Hernandez has given Dodgers a spark

Dodgers' Enrique "Kike" Hernandez celebrates after scoring against the San Francisco Giants during the third inning on Friday in San Francisco.
(Ben Margot / Associated Press)

On a team with few everyday constants, Enrique Hernandez’s place on the Dodgers is the most fluid. He is not married to one position. His name slides up and down the batting order, depending on a few variables beyond his control. When he doesn’t start, he usually enters the game as a pinch-hitter or defensive replacement, seemingly always supplying bursts of energy. The Dodgers pride themselves on their roster’s versatility. Hernandez epitomizes the trait.
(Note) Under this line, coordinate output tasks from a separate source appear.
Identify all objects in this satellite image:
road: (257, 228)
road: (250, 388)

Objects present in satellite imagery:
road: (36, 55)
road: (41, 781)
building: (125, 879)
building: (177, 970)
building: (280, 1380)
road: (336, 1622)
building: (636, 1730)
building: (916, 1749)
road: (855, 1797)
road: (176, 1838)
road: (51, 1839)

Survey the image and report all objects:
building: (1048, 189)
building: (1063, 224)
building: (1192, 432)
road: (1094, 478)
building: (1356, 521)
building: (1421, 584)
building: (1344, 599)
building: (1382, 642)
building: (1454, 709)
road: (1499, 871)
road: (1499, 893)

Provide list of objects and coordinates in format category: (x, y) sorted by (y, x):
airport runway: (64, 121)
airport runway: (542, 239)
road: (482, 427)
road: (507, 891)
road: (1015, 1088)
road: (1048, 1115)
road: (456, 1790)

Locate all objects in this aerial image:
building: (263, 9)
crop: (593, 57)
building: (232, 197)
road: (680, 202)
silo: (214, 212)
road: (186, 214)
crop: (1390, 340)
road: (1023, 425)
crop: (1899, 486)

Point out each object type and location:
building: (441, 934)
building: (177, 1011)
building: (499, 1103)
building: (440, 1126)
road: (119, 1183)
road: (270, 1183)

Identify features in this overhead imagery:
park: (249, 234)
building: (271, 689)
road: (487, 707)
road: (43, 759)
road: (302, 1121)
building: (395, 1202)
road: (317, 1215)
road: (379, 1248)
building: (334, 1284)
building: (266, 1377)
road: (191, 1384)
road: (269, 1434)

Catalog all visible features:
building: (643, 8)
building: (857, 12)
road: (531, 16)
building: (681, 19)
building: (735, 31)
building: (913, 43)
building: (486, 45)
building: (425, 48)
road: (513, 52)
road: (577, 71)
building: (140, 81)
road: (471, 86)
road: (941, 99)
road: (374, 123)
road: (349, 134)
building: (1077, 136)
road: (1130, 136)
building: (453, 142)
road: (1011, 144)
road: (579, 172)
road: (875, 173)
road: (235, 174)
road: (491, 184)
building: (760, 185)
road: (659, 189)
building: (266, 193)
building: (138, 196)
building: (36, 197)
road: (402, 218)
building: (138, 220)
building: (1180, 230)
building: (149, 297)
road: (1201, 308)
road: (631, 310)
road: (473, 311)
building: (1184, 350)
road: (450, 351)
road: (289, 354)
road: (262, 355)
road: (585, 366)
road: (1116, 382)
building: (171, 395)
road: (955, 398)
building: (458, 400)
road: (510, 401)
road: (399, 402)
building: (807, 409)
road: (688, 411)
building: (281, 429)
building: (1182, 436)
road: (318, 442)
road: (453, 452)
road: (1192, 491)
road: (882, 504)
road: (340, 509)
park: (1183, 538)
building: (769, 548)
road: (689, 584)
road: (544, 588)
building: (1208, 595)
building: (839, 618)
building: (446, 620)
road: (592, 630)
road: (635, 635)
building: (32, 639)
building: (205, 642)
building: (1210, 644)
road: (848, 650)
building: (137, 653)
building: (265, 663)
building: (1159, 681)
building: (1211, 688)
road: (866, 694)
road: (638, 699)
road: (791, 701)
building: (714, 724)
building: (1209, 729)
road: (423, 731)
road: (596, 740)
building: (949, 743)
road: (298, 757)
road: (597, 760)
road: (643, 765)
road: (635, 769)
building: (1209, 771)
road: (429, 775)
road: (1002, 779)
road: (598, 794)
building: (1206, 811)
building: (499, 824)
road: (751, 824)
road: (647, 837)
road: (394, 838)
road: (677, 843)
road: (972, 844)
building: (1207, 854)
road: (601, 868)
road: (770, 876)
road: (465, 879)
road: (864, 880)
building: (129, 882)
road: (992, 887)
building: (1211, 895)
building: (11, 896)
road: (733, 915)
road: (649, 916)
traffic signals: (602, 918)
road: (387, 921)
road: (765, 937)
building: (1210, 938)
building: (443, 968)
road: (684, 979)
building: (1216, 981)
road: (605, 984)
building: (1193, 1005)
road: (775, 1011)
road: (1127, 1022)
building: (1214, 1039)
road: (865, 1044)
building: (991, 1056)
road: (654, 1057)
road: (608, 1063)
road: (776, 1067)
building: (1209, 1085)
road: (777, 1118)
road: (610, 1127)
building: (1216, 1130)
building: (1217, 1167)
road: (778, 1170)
But for the last month, Hernandez has been more than just a solid versatile piece. He’s been one of their best hitters as the Dodgers scrap for their playoff lives. Hernandez continued his recent tear in the Dodgers’ critical 3-1 win over the San Francisco Giants at AT&T Park on Friday, going three for four with two runs scored while starting in right field before moving to second base in the ninth inning as the Dodgers (89-71) remained a game behind the Colorado Rockies in the National League West and extended their lead on the St. Louis Cardinals for the second wild-card vacancy to two games. A win on Saturday and the Dodgers clinch a playoff berth. The scenario is implausible without Hernandez.

“Kiké’s done so much for us,” Dodgers manager Dave Roberts said, “and tonight we needed those at-bats.”

Since Aug. 26, Hernandez is batting .351 with a .974 on-base-plus-slugging percentage in 87 plate appearances across 27 games. He’s started at first base, second base, shortstop, center field and right field during the span. He got the start in right field on Friday, batting leadoff, because he’s one of the few Dodgers with a long track record of success facing Madison Bumgarner. The 27-year-old Hernandez had a .444 batting average, 1.376 OPS and four home runs in 37 career plate appearances against the left-handed ace before Friday.


“When you step in that box it doesn’t matter what’s happened,” Hernández said. “He’s still one of the best in the game. It doesn’t matter what I’ve done in the past. If he makes a good pitch or he makes a mistake and I don’t take advantage of it, I probably won’t be successful.”

His comfort level opposite Bumgarner was evident immediately. Hernandez lined the game’s first pitch – a 90 mph fastball – to right field for a single. He singled on the second pitch of his second plate appearance in the third inning. Manny Machado later drove him in with a single through the left side to knot the game at one. Two innings later, Hernandez smashed a cutter up the middle for a one-out single after falling behind in the count. Turner then swatted a go-ahead two-run home run just over the wall in left-center field.

“It’s about adjusting, making adjustments,” Hernández said. “Sticking with my approach. Seeing a pitch to hit and not fall for his trap. Tonight, I was able to put some good swings on him.”

Defensively, Hernandez’s all-out missile from right field to third base in the fourth inning deterred Evan Longoria from advancing from first to third base on a single. The effort became vital a batter later when Hernandez misplayed Aramis Garcia’s bloop single to right field. A poor jump rendered a diving Hernandez late to the baseball, and it dropped beyond his outstretched glove. Longoria would’ve scored if he had been on third base. Instead, he advanced to third and was left stranded there after Hyun-Jin Ryu induced an inning-ending double play with the bases loaded.

The sequence kept the score tied. Two innings later, Hernandez and Turner partnered to seize a lead they wouldn’t relinquish. The blue-clad fans at AT&T Park, a loud minority, roared in enemy territory. The Dodgers were on their way to a crucial victory behind their spark plug. Another one and they’re playoff-bound for the sixth straight year.